- DATA RECORDS:

◆ ◆ ◆ ◆ ◆

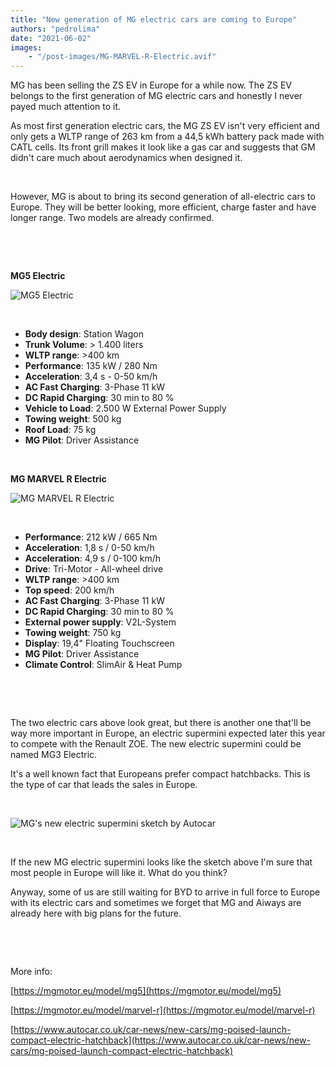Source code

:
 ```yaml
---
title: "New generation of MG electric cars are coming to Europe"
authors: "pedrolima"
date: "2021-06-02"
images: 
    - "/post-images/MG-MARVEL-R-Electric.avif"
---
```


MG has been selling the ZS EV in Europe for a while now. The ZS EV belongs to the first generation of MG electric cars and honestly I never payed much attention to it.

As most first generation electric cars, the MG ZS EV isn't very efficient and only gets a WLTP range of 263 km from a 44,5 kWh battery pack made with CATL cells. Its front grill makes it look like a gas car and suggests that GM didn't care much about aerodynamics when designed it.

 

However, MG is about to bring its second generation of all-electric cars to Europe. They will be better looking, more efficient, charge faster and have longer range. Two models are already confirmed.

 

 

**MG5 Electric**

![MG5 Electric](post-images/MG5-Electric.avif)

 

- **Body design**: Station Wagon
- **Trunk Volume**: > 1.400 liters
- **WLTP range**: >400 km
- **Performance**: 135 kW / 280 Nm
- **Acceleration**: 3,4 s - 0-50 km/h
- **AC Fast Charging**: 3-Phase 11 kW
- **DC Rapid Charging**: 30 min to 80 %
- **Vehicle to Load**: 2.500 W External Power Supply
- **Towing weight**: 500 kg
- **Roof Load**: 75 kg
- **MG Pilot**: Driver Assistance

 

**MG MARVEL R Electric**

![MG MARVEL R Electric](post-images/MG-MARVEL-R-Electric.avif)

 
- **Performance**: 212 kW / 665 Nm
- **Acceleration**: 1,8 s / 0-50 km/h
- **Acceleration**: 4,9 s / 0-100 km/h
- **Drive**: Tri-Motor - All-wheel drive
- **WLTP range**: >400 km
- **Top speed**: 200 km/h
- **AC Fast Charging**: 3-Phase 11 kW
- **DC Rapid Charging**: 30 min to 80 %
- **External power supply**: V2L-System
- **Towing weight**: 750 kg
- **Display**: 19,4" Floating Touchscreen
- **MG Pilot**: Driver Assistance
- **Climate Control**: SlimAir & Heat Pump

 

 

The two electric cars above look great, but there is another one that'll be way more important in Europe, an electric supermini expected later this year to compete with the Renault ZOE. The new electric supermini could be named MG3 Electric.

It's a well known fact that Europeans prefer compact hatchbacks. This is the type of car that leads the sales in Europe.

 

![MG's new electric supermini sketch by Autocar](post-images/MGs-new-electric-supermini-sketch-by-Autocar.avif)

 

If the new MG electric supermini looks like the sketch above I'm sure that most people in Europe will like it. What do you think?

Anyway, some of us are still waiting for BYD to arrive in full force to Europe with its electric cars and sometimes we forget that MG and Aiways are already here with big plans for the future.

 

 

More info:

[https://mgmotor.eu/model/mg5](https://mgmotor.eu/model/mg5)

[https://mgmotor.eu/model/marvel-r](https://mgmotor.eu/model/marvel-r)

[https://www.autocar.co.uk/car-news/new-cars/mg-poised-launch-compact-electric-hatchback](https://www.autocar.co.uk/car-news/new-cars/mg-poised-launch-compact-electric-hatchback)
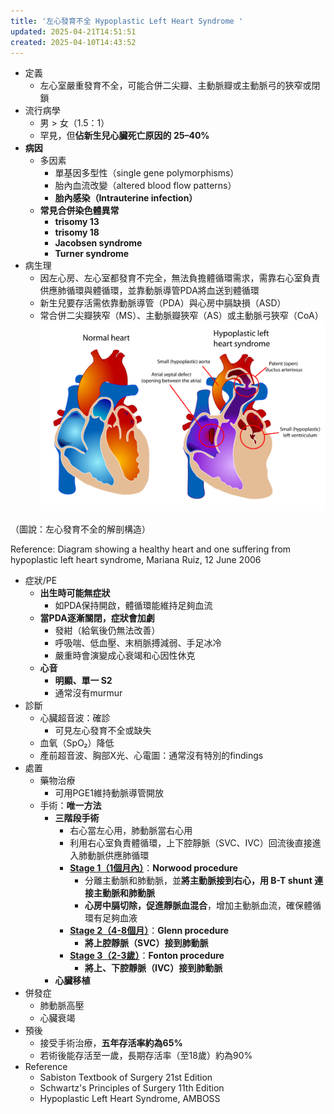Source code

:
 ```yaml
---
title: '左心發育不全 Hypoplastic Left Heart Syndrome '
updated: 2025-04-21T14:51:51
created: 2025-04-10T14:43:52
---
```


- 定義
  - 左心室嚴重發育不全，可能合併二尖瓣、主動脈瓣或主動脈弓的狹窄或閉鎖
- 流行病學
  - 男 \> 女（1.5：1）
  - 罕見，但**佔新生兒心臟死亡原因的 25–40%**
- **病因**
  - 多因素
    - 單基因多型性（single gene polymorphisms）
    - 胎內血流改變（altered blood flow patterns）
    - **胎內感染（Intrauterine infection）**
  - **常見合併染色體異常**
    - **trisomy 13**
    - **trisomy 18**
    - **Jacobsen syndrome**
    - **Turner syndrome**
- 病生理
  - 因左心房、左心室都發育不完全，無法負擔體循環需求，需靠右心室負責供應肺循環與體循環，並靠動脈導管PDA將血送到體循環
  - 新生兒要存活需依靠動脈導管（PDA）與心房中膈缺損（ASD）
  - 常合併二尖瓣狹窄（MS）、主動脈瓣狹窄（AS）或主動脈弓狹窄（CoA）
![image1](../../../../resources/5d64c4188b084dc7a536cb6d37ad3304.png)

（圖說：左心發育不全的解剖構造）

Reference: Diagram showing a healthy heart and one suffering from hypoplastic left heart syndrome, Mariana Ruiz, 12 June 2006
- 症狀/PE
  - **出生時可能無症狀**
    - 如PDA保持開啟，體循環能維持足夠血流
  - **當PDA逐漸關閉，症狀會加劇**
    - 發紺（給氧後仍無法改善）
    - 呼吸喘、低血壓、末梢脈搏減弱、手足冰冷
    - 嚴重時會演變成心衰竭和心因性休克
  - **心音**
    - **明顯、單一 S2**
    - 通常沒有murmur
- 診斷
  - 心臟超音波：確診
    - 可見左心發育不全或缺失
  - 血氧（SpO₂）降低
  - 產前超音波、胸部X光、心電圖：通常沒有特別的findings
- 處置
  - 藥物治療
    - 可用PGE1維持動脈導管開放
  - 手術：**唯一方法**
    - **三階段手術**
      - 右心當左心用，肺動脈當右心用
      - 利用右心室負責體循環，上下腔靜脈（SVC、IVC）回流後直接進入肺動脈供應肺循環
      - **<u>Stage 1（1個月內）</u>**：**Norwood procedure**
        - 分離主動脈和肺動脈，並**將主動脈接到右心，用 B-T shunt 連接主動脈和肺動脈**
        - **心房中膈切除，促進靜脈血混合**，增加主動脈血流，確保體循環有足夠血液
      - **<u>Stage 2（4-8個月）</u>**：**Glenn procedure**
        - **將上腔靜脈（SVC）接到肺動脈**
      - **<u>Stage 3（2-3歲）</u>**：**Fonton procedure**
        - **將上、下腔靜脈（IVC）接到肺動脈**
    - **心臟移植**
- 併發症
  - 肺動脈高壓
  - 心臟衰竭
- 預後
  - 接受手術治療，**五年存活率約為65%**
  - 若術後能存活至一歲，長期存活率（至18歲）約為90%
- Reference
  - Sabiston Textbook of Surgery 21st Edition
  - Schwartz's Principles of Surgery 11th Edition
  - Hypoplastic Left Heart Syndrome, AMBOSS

◆ ◆ ◆ ◆ ◆

- TASK ITEM: What is needed is an exact copy of the lines above, from the one containing "- **Performance**: 212 kW / 665 Nm" through the one containing "It's a well", with nothing added.

- ANSWER FOR THE TASK:
- **Performance**: 212 kW / 665 Nm
- **Acceleration**: 1,8 s / 0-50 km/h
- **Acceleration**: 4,9 s / 0-100 km/h
- **Drive**: Tri-Motor - All-wheel drive
- **WLTP range**: >400 km
- **Top speed**: 200 km/h
- **AC Fast Charging**: 3-Phase 11 kW
- **DC Rapid Charging**: 30 min to 80 %
- **External power supply**: V2L-System
- **Towing weight**: 750 kg
- **Display**: 19,4" Floating Touchscreen
- **MG Pilot**: Driver Assistance
- **Climate Control**: SlimAir & Heat Pump

 

 

The two electric cars above look great, but there is another one that'll be way more important in Europe, an electric supermini expected later this year to compete with the Renault ZOE. The new electric supermini could be named MG3 Electric.

It's a well known fact that Europeans prefer compact hatchbacks. This is the type of car that leads the sales in Europe.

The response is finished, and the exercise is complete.